What is being asked: Copy each line of the entries that contains the word "phần".
---- The data
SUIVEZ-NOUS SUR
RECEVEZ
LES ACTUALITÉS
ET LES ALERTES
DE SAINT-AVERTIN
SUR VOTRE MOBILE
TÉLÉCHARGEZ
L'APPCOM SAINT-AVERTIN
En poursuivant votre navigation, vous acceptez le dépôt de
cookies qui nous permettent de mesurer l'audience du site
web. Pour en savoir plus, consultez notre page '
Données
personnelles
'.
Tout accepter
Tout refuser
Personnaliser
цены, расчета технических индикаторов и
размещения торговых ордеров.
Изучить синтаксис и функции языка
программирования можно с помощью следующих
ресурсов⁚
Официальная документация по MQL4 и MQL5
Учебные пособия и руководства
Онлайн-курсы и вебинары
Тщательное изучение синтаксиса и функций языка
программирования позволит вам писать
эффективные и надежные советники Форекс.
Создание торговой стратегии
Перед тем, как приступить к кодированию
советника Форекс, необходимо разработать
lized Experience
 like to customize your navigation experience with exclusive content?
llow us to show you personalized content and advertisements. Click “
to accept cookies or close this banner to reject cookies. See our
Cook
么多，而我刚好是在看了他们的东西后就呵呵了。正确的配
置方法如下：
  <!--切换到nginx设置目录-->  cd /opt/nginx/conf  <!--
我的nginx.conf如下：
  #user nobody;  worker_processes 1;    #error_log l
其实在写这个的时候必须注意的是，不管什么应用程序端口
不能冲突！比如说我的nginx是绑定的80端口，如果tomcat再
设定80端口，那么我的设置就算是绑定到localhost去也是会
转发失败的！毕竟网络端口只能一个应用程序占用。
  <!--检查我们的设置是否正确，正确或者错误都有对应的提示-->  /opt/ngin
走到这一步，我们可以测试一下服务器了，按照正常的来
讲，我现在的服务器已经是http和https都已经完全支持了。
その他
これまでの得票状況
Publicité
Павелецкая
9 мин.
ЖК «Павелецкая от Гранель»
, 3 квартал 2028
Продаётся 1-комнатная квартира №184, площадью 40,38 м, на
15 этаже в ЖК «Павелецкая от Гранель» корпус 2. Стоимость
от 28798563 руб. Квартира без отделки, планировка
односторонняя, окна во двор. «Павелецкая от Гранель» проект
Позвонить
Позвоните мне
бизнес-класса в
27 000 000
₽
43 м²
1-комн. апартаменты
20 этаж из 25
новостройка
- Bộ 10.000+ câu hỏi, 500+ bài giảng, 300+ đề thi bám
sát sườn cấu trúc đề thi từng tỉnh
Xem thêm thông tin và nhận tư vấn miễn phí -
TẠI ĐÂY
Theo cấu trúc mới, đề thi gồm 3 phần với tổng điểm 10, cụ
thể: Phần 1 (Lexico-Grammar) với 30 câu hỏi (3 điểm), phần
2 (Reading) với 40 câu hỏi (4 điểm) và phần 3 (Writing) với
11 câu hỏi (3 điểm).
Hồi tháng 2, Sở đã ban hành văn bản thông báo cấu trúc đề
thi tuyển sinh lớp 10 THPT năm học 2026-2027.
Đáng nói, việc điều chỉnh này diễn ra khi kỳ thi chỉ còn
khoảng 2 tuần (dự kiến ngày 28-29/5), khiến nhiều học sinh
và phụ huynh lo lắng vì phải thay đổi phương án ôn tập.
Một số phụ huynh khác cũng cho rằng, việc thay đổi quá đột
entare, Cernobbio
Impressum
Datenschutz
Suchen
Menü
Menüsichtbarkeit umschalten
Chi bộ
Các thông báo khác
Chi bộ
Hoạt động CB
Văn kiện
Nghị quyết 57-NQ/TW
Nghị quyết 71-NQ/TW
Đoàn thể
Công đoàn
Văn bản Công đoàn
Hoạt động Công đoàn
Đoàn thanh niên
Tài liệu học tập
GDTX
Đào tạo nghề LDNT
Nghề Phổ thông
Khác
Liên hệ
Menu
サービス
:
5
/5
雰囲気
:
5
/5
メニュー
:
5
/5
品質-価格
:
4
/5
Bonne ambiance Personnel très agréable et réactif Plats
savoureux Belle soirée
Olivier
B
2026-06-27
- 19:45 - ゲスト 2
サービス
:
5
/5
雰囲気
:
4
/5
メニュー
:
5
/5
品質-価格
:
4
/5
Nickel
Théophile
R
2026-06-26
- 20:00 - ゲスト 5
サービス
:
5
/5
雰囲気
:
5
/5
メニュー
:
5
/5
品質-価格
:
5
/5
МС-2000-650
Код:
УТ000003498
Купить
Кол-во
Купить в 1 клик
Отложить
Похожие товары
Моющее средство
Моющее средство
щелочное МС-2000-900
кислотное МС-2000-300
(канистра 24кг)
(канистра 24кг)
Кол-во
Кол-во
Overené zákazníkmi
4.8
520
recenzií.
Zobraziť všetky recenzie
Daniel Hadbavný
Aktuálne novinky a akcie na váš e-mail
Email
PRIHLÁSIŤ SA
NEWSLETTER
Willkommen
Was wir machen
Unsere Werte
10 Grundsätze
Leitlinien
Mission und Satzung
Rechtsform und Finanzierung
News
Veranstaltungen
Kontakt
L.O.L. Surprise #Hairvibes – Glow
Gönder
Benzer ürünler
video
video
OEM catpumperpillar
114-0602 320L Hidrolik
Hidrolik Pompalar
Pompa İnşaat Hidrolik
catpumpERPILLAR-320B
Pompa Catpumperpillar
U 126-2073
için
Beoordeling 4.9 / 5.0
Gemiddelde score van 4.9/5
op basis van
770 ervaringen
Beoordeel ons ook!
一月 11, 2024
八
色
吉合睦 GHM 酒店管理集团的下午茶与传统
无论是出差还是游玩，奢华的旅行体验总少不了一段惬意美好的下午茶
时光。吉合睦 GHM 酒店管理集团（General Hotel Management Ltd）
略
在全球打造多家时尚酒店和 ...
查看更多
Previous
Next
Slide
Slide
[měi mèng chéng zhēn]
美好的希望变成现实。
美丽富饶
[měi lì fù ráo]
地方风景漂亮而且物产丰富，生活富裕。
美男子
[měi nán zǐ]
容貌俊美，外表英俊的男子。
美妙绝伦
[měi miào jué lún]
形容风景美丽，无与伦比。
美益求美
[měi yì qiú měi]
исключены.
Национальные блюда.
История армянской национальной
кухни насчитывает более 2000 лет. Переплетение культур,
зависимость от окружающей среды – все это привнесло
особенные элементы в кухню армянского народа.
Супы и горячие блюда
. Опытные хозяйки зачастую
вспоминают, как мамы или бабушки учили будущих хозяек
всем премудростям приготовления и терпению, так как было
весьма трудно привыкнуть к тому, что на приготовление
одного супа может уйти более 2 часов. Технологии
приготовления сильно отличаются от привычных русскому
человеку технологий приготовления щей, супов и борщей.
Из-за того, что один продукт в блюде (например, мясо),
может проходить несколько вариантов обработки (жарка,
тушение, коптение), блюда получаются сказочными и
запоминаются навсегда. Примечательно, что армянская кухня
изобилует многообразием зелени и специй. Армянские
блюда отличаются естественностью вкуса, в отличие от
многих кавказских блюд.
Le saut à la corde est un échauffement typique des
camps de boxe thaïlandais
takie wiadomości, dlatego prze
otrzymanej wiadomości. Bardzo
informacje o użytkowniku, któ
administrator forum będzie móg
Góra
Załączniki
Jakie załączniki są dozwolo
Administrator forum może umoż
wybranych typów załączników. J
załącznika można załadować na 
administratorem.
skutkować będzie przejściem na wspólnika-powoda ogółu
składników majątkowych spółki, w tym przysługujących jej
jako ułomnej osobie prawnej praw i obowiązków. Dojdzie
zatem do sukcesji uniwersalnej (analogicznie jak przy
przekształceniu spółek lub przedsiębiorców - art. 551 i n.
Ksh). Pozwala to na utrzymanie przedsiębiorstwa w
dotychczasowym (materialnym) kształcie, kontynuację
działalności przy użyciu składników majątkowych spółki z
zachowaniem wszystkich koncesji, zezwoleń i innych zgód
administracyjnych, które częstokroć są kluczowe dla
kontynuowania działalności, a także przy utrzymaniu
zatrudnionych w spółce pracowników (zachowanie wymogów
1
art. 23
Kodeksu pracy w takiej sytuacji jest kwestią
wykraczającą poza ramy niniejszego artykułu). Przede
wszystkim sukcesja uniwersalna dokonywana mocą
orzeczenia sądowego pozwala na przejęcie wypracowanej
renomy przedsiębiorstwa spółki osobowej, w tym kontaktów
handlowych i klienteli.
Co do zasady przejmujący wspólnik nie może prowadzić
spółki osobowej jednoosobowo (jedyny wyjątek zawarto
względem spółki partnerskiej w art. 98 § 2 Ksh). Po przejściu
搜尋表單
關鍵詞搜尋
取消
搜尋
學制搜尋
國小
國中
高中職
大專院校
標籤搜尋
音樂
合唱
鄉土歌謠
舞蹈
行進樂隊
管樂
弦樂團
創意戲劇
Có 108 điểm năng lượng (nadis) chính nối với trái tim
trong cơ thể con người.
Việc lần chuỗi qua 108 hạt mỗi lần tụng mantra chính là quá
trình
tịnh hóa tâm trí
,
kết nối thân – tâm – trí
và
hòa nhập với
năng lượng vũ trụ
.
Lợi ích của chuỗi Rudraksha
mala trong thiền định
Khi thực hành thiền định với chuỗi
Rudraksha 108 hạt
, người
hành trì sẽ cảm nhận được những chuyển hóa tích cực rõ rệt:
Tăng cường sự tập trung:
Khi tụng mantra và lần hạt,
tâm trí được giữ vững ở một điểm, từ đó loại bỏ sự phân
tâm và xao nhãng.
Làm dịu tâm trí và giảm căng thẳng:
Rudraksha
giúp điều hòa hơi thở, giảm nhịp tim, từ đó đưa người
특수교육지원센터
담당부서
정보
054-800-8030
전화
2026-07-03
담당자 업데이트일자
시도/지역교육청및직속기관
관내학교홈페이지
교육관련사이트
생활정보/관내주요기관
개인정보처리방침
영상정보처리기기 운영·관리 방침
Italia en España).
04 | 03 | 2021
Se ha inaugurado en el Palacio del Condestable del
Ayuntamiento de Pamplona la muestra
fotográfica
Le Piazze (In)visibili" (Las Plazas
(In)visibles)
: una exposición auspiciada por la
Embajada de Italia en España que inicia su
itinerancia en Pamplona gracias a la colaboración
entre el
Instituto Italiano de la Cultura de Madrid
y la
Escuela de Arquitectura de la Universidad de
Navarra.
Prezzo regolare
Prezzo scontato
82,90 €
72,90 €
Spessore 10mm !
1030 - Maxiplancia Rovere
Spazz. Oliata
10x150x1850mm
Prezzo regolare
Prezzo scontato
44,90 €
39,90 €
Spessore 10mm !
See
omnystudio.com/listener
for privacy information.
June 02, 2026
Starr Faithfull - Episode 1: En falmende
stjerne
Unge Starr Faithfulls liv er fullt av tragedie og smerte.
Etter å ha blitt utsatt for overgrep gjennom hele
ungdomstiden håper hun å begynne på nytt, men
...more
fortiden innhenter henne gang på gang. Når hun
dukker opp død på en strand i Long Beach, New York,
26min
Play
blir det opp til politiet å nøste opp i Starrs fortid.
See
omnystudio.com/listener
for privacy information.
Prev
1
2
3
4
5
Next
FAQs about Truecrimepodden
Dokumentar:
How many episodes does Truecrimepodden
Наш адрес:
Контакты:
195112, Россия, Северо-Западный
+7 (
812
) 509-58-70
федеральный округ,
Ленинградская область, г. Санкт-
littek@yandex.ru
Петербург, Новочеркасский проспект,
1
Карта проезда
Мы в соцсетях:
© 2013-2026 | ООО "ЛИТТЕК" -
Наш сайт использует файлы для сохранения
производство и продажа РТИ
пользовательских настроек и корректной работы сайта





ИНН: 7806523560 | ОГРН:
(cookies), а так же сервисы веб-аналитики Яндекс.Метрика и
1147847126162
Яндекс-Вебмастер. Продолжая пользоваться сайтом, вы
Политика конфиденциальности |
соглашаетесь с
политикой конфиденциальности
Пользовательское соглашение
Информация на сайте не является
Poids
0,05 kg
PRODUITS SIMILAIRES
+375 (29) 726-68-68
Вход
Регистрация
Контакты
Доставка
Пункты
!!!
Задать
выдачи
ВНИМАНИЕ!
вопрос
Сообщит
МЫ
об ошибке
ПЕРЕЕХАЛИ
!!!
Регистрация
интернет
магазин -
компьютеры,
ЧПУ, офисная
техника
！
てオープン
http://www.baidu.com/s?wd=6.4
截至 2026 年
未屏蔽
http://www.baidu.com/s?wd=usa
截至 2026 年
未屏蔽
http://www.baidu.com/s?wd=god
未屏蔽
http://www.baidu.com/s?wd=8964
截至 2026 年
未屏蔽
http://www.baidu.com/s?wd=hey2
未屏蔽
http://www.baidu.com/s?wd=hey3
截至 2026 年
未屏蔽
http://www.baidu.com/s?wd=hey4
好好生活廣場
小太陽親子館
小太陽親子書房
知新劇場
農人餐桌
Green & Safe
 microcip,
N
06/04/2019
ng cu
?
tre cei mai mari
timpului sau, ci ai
--------
Task answer:
Theo cấu trúc mới, đề thi gồm 3 phần với tổng điểm 10, cụ
thể: Phần 1 (Lexico-Grammar) với 30 câu hỏi (3 điểm), phần
2 (Reading) với 40 câu hỏi (4 điểm) và phần 3 (Writing) với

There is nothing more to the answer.